I had previously only used Python a little, so I was looking forward to learning more. I made time to try a lot of the examples in the Python textbooks, and I now feel much more confident using Python to manipulate and analyse data. I learned to use Python to "scrape" data from a web page, convert unstructured data to "JSON" format, examine semi-structured data and prepare it for a database, and access an "API". I was able to show evidence of this in my e-portfolio, particularly in the web scraping assignment, the database design project, and the API security task.

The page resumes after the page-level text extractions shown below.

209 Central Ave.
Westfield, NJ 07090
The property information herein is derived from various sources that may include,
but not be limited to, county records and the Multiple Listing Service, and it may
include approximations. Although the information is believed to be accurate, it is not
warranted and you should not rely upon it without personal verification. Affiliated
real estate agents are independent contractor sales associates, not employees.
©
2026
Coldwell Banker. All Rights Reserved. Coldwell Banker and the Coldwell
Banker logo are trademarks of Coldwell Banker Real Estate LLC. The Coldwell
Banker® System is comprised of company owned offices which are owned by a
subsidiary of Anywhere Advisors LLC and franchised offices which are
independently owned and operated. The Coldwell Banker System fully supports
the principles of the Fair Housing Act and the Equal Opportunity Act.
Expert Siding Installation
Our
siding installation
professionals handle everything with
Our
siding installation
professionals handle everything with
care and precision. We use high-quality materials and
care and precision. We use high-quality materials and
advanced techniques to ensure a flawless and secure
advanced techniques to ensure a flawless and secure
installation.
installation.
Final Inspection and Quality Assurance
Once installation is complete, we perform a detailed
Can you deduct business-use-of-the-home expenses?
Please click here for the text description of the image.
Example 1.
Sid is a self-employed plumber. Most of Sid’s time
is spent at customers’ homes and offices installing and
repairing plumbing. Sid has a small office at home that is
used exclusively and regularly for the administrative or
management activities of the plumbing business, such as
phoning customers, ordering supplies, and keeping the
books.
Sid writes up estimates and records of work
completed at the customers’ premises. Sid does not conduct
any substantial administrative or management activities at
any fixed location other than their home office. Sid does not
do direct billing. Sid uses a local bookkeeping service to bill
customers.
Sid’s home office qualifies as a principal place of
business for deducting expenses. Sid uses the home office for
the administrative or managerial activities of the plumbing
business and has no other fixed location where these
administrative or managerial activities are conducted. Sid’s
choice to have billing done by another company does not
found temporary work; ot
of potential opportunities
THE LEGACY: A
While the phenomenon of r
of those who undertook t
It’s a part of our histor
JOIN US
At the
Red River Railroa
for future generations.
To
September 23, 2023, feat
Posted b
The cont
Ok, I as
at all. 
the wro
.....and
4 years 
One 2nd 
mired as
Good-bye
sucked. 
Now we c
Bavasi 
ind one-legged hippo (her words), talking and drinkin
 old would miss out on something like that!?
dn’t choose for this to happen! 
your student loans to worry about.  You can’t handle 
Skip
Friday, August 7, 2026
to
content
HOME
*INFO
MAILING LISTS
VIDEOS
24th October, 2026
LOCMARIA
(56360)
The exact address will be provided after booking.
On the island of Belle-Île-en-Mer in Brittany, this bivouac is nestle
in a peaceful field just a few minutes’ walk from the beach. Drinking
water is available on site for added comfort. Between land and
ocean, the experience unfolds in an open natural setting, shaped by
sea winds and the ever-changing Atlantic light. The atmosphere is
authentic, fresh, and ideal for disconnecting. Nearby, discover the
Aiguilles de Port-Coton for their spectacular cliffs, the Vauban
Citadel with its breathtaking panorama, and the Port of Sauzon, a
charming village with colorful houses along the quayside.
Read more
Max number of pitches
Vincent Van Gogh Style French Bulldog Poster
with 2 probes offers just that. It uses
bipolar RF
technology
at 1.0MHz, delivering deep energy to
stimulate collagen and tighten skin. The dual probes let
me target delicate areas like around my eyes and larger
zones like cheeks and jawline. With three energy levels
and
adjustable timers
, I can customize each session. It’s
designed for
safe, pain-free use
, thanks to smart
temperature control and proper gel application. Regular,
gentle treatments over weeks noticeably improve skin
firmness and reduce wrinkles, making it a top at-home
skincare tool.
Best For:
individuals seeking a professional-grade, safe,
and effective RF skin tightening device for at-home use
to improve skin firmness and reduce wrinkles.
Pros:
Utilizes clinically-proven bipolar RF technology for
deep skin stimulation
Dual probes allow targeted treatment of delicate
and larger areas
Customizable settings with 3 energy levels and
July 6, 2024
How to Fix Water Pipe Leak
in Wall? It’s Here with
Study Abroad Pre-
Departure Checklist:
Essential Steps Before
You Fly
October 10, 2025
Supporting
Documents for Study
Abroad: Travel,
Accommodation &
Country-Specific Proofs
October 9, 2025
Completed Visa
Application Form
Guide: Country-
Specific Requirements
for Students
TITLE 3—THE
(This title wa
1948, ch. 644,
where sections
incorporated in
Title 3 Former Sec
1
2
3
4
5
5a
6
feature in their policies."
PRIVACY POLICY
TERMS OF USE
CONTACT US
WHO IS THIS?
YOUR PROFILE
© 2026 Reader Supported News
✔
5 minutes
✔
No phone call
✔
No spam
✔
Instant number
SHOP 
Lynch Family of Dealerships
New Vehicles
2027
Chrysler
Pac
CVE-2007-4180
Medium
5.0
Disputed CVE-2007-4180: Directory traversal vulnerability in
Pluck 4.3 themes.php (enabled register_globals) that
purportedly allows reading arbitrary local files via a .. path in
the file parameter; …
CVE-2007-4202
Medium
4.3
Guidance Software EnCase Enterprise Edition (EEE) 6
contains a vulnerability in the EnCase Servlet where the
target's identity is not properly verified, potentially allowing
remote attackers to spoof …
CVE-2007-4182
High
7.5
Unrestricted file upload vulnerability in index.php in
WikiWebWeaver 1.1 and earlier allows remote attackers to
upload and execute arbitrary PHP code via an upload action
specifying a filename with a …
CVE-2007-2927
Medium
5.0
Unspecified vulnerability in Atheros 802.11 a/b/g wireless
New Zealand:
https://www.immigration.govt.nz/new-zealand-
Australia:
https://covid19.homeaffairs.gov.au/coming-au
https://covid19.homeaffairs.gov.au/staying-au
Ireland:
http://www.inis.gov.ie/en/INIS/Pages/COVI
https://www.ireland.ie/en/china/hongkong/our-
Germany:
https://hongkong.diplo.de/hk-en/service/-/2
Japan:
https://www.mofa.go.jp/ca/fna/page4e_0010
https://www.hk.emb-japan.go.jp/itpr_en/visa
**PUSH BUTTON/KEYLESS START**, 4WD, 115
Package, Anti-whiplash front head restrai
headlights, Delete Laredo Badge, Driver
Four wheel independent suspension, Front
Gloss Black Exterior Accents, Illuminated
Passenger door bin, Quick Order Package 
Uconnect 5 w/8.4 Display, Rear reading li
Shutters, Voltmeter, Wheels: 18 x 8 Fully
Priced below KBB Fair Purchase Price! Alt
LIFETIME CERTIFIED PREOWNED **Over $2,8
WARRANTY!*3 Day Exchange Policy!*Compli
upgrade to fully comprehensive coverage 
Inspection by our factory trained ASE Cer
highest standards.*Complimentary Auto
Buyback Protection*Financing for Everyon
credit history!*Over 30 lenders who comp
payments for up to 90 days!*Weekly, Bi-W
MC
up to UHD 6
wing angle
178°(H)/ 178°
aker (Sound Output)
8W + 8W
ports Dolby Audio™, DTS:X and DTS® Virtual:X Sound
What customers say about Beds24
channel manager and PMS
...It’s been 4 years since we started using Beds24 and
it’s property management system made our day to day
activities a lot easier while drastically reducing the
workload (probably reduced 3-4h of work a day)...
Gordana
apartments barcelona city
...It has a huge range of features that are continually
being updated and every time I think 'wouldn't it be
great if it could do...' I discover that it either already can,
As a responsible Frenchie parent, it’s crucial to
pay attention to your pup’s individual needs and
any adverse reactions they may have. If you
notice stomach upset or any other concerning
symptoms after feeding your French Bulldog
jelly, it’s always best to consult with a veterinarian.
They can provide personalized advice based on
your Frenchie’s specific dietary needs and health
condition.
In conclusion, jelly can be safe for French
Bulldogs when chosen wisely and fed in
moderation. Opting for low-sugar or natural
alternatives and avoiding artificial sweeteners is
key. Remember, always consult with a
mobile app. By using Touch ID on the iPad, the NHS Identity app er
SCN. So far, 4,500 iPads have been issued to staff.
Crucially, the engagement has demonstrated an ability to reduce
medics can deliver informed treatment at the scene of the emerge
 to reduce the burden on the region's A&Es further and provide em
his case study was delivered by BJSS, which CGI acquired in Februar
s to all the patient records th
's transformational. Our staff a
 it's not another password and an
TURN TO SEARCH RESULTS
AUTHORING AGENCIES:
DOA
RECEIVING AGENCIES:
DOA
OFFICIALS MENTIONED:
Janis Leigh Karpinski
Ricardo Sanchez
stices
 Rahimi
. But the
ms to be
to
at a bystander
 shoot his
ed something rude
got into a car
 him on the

I think my main area of learning came from the team project. We were very pleased with our final product, but in his feedback our tutor said we didn't fully meet the requirements. I felt disappointed and upset at first, but now I see that our report was too technical (it included Python and SQL code) and we should have included a critical discussion of the available options, rather than just describing in technical detail the option we chose. On reflection I think we misunderstood the assignment - we were explaining our solution to the tutor, rather than recommending our solution to the imaginary client.

Now what?

I learned that it is vitally important to carefully read the assignment instructions and not just assume I understand what is required. In my future studies, I plan to spend more time on fully understanding the requirements of an assignment, rather than rushing to get started.

In my future career, I am now more ready to work with different kinds of big data, and I'll be more aware of subtle challenges and how to manage those challenges, especially with Python tools.

Thank you, Dr. Ali Zalzala, for guiding us through this module and helping us become adept at deciphering big data!